→ Records provided:
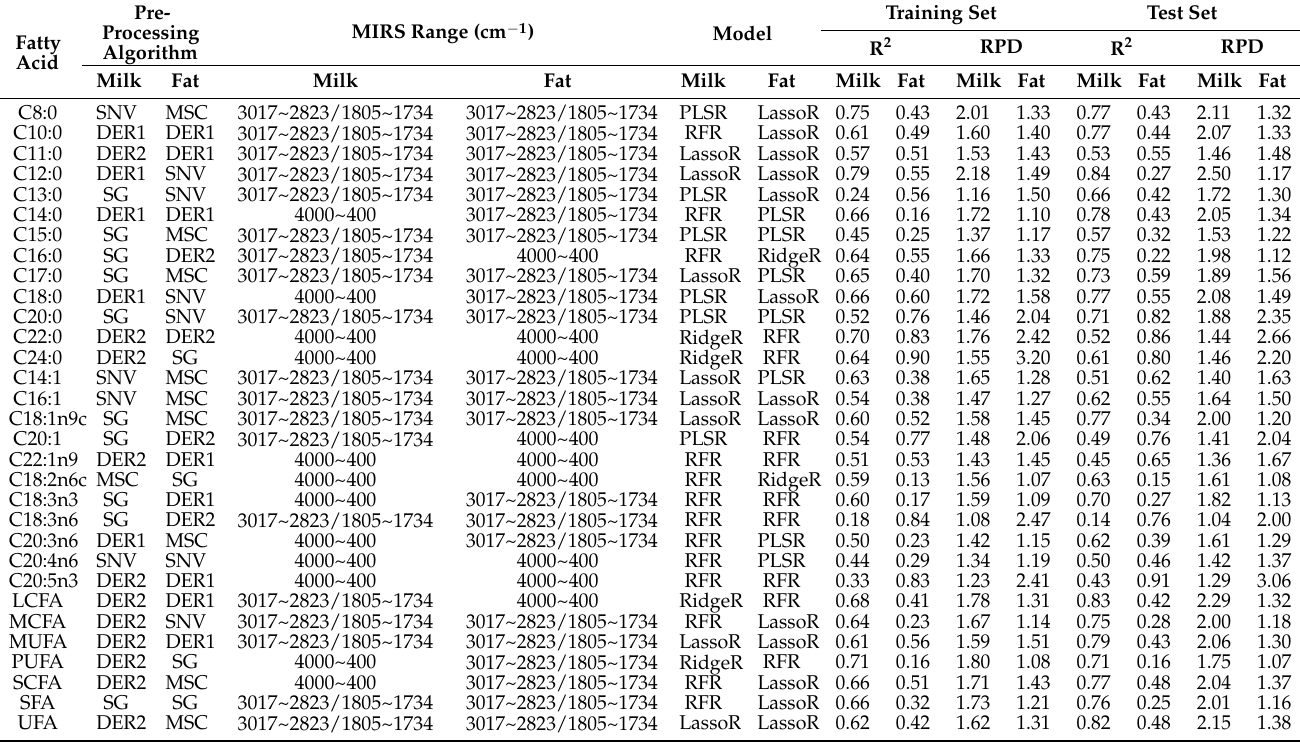
Table 3. Best prediction accuracy of different prediction models for each fatty acid expressed as g/100 g of fat and g/100 g of milk, using training and test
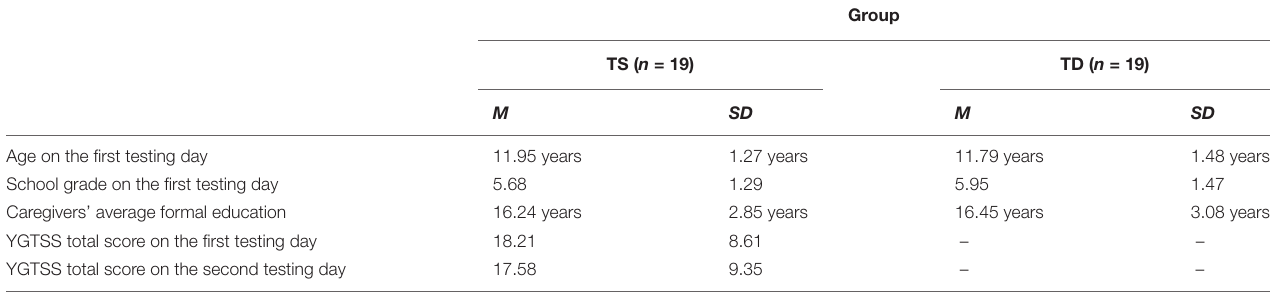
TABLE 1 | Demographic and clinical data of the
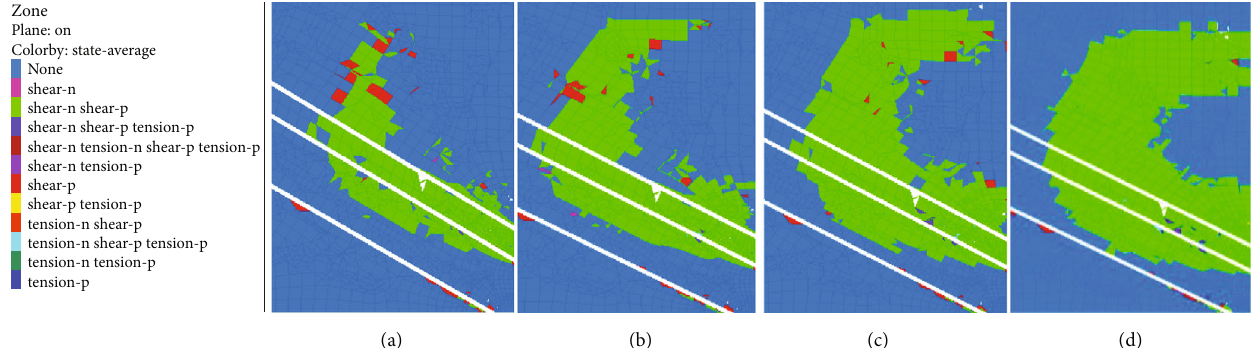
Figure 18: The change of plastic zone in two sides of roadway in 302 mining area when the cutting position is 340m ahead of schedule. (a) Working face advancing 40m; (b) working face advancing 80 m; (c) working face advancing 120m; (d) working face advancing 160 m.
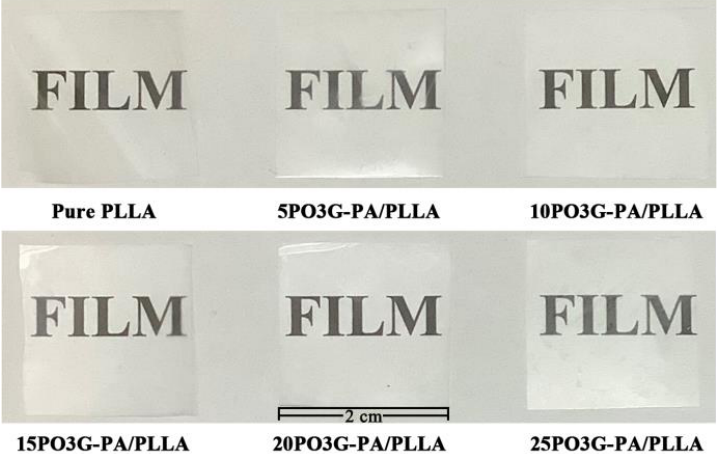
Figure 9. Surface morphology of PO3G–PA/PLLA composite films with different ratios.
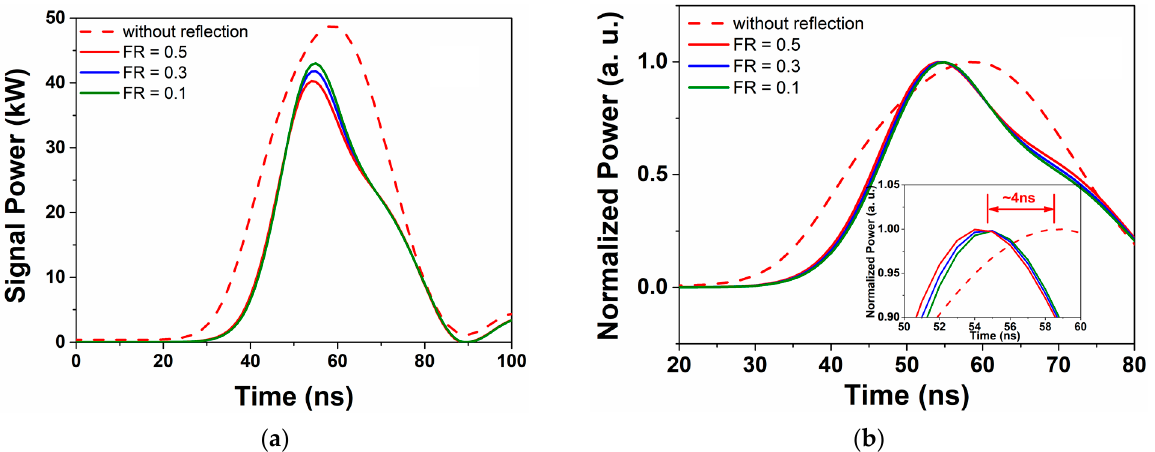
Figure 6. ( a ) The evolutions of the pulse waveforms with different FR. ( b ) The normalized pulse waveforms with different FR. The insertion is a magnification of the waveform near the pulse peak. Because of the influence of the PW feedback signal on the waveform and the gain, the position and peak power of the output will temporally jitter if there is a reflection on the fiber. The stability of the amplifier drastically decreases as a result of the vibration of the output pulse. Similarly, if the real working amplifier were to suffer an incident that caused extra reflections, such as fiber breakage, stress damage, or thermal fusion, this pulse instability would provide an optional path for amplifier stability diagnosis. According to the jitter of the output pulse, the damage from the accident could be reduced by dynamic adjustment of the seed laser, pump power, or heat dissipation conditions. This would help to improve the robustness and stability of the amplifier. In addition, the influence of the PW feedback signal on the temperature distribution of the gain fiber can be analyzed by using the CW feedback signal calculation method mentioned above. The temperature distribution can be calculated by converting the PW signal intensity into the average power of the CW signal. The conclusions obtained from the CW signal feedback also apply to the PW signal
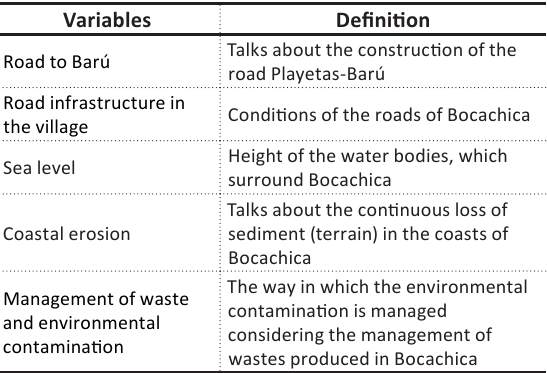
Table 6. Legal dimension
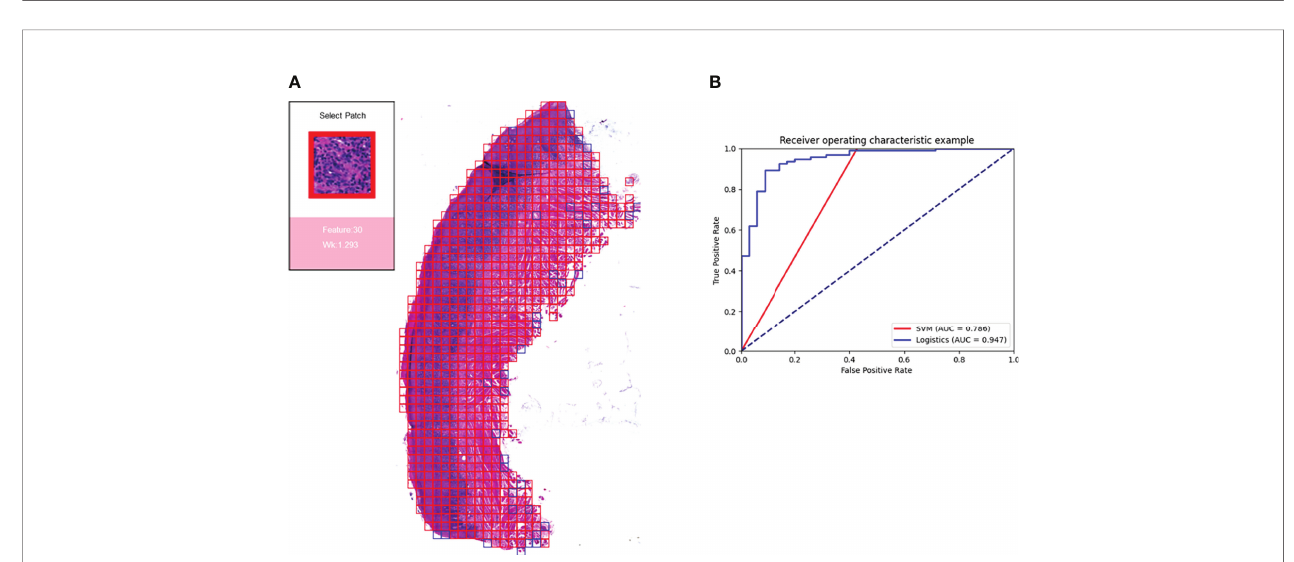
FIGURE 6 | Differences in the pathways corresponding to the high and low expression groups of each feature. Panels (A – F) showed the differences in expression in the high and low expression groups of each feature in Figure 5 for the pathways enriched in the high and low expression groups of that feature, respectively. The P- value for the differences in pathway enrichment in the high and low expression groups for each feature is less than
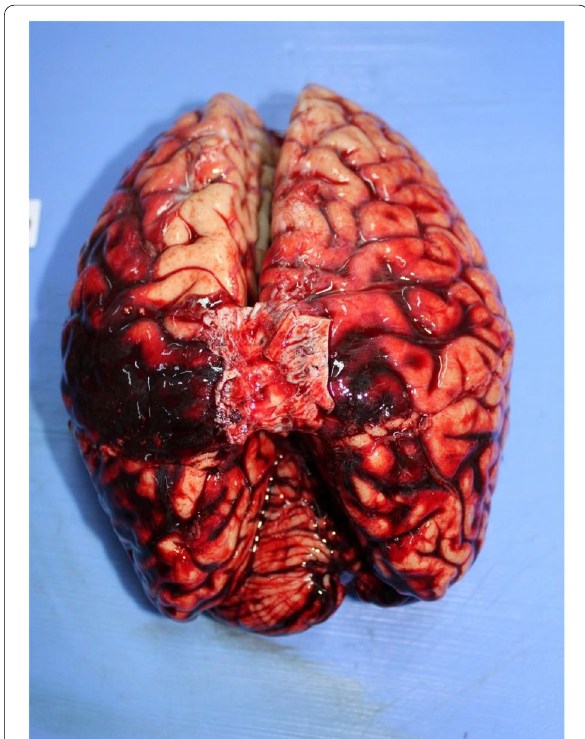
Fig. 3 Diffuse subarachnoid haemorrhage and left parieto-occipital subdural haematoma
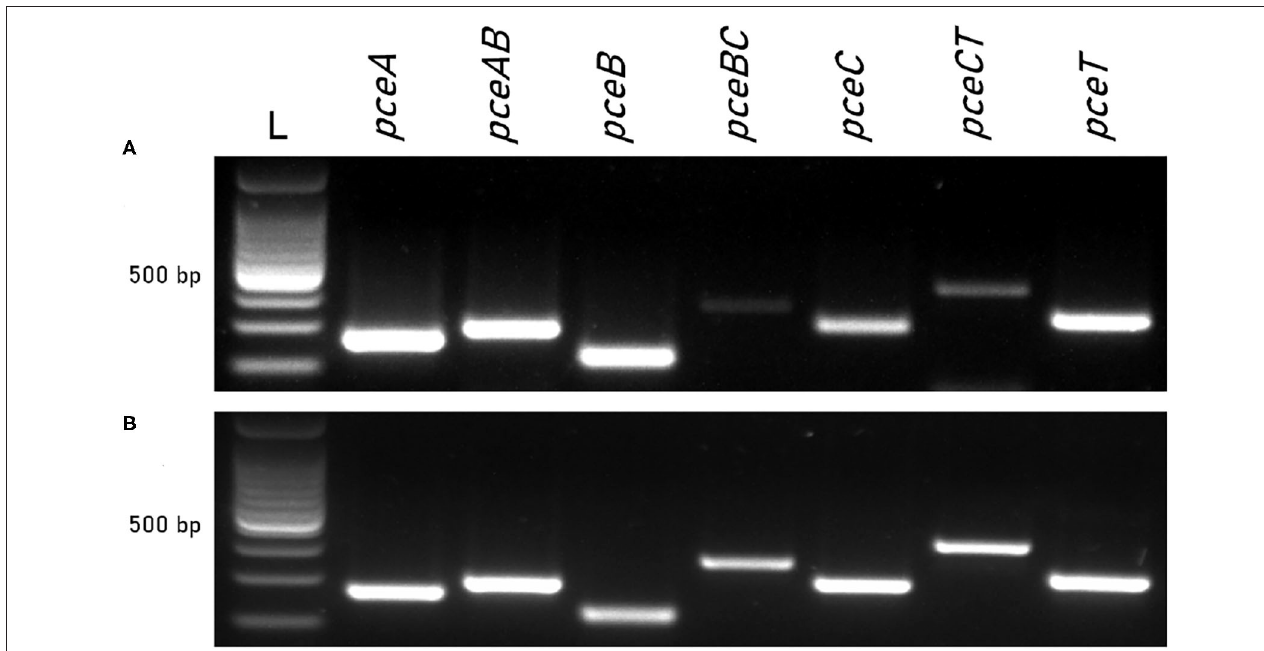
FIGURE 1 | Co-transcription of pce genes in D. restrictus and D. hafniense strain TCE1. Individual genes and gene junctions were targeted by RT-PCR on RNA from (A) D. restrictus and (B) D. hafniense strain TCE1 cultivated with H 2 and PCE as electron donor and acceptor,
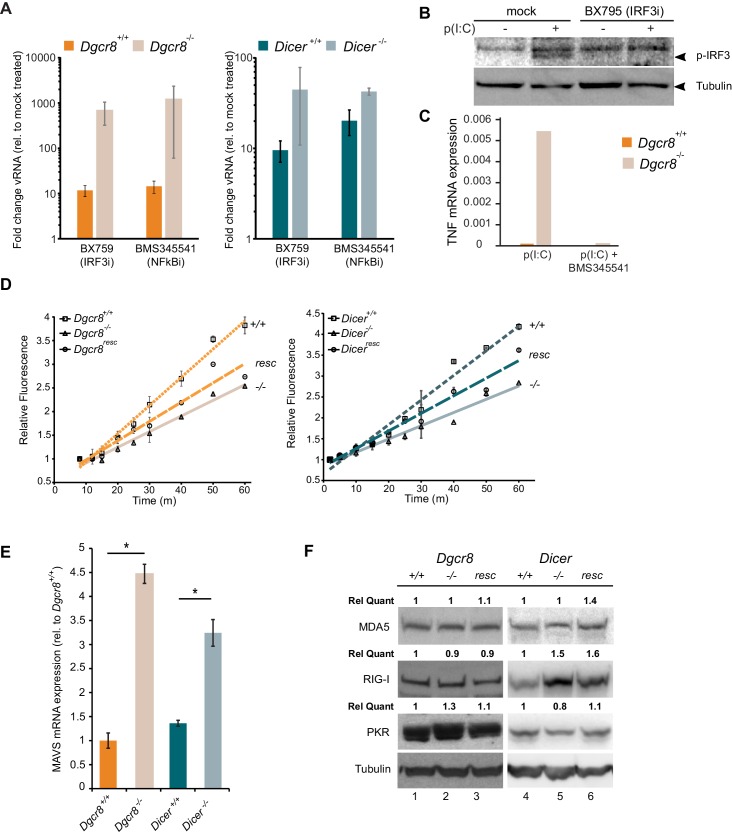
miRNAs regulate MAVS and mitochondrial activity.(a) Treatment of mESCs with inhibitors of IRF3 and NF-κB activation improves viral replication to a much greater extend in the Dgcr8-/- and Dicer-/- cells compared to the parental cells, suggesting that the inhibitory effect that miRNAs have on the IFN response is upstream of these two transcription factors. (b) Western blot analyses of phospho-IRF3 upon stimulation of Dgcr8-/- ESCs with poly(I:C) in the presence or absence of BX759 (inhibitor IRF3 phosphorylation). Tubulin serves as a loading control (c) Quantification of Tnf mRNA upon poly(I:C) stimulation in Dgcr8+/+ and Dgcr8-/- in the presence or absence of BMS345541 (inhibitor of NFkB activation). Data show the average (n = 2) normalized to Gapdh (d) Quantification of oxidative phosphorylation activity by Rhodamine 123 uptake assay in Dgcr8 (left) and Dicer (right) cell lines. (e) qRT-PCR quantification of Mavs mRNA. Mavs expression is higher in the absence of miRNAs (Dgcr8-/- and Dicer-/-), when compared to parental cell lines (Dgcr8+/+ and Dicer+/+). Data show the average (n = 3)±s.d, (*) denotes p<0.05, t-test. (f) Western blot analyses for MDA5, RIG-I and PKR for wild-type cell lines (+/+), Dgcr8 and Dicer KO (-/-), and the respective rescued cell lines (resc). Quantification of the signal normalized to Tubulin and relative to wild-type is shown at the top of each panel.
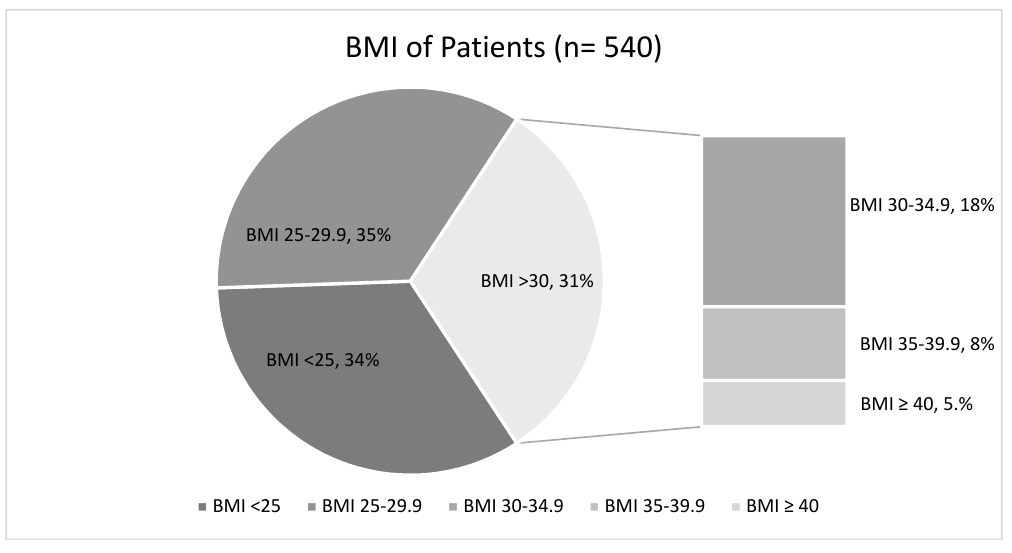
Figure 2. Body mass index (BMI) distribution of the patients ( n = 540). Table 1. Demographic characteristic and comorbidities of study population.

→ Work request:
Using the data above, return each line that includes the word "Demographic".

→ Solution below:
TABLE 1 | Demographic and clinical data of the
Figure 2. Body mass index (BMI) distribution of the patients ( n = 540). Table 1. Demographic characteristic and comorbidities of study population.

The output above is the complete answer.